- Theatrical release poster
- French: Tromperie
- Directed by: Arnaud Desplechin
- Screenplay by: Arnaud Desplechin; Julie Peyr;
- Based on: Deception by Philip Roth
- Produced by: Pascal Caucheteux
- Starring: Denis Podalydès; Léa Seydoux; Anouk Grinberg; Emmanuelle Devos; Rebecca Marder; Madalina Constantin;
- Cinematography: Yorick Le Saux
- Edited by: Laurence Briaud
- Music by: Grégoire Hetzel
- Production companies: Why Not Productions; Canal+; Cine+;
- Distributed by: Le Pacte
- Release dates: 13 July 2021 (Cannes); 8 December 2021 (France);
- Running time: 105 minutes
- Country: France
- Language: French

= Deception (2021 film) =

Deception (Tromperie) is a 2021 French drama film, directed by Arnaud Desplechin, from a screenplay by Desplechin and Julie Peyr. It is based upon the novel of the same name by Philip Roth. It stars Denis Podalydès, Léa Seydoux, Anouk Grinberg, Emmanuelle Devos, Rebecca Marder and Madalina Constantin.
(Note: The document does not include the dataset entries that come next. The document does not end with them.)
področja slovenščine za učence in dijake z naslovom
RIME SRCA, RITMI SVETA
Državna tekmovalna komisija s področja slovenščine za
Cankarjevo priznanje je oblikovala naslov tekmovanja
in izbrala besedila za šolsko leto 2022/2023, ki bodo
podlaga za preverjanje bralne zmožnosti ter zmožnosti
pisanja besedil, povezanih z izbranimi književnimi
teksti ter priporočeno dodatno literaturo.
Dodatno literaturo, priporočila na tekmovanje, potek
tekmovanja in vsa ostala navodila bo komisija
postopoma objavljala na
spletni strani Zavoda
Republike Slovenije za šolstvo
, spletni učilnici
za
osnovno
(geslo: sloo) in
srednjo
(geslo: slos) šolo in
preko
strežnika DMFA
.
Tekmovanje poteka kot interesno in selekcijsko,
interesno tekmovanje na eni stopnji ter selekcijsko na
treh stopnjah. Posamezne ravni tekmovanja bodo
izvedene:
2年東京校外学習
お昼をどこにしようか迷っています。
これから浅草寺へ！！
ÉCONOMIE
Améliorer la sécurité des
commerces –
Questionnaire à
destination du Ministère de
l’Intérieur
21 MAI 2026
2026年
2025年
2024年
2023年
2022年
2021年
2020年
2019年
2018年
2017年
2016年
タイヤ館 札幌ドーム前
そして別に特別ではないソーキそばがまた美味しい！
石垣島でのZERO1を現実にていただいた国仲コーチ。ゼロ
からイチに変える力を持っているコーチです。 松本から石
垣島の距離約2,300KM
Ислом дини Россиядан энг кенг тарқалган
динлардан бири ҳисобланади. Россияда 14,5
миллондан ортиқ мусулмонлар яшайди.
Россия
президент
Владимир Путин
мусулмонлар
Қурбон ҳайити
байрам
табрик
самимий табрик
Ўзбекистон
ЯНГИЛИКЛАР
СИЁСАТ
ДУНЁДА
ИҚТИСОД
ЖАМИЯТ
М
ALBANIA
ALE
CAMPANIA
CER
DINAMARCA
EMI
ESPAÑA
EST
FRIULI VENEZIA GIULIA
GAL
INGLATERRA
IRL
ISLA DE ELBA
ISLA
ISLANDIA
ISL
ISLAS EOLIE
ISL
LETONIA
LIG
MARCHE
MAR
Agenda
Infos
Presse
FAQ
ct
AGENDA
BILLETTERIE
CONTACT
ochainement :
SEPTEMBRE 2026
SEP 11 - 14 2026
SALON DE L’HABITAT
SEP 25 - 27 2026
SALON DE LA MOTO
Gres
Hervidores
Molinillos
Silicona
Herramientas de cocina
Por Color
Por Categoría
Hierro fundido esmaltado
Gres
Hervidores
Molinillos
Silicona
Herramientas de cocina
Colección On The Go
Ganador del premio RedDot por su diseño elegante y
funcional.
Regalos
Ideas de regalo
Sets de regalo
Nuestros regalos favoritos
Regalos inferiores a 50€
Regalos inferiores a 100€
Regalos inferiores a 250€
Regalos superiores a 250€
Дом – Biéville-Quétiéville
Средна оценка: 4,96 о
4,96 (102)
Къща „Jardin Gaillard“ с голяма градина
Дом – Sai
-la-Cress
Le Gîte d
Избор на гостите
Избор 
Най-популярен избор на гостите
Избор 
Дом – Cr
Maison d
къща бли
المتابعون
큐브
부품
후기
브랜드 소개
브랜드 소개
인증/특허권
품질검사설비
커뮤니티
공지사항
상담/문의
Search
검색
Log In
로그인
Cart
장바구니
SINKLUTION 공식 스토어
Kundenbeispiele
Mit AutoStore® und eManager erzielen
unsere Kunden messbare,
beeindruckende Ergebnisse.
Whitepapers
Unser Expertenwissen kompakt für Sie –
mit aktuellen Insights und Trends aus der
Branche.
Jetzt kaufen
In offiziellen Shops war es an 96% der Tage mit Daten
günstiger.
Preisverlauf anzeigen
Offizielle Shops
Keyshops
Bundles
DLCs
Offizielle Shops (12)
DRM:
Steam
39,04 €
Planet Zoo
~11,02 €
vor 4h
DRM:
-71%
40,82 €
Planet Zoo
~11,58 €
It had its world premiere at the Cannes Film Festival on 13 July 2021. It was released on 8 December 2021, by Le Pacte.

==Cast==
- Denis Podalydès as Philip
- Léa Seydoux as The English Lover
- Anouk Grinberg as Wife
- Emmanuelle Devos as Rosalie
- Rebecca Marder as The Student
- Madalina Constantin as The Tech

==Production==
In March 2016, Arnaud Desplechin expressed desire to adapt Deception by Philip Roth, stating: "Perhaps it’s a book that I will never be able to adapt for the screen, and I know I will regret it for the rest of my days." In December 2020, it was announced Léa Seydoux, Denis Podalydès, Emmanuelle Devos and Gennadi Famin had joined the cast of the film, with Desplechin directing from a screenplay he wrote alongside Julie Peyr.

Principal photography began in September 2020.

==Release==
It had its world premiere at the Cannes Film Festival on 13 July 2021. It released in France on 8 December 2021.

==Reception==
On AlloCiné, a French film website, Deception has an average rating of 3.6 out of 5 stars based on 26 critics. On English review aggregator Rotten Tomatoes, 53% of 19 critics gave the film a positive review, with an average rating of 5.1/10. Metacritic gave the film a weighted average score of 42 out of 100, based on 10 critics, indicating "mixed or average reviews".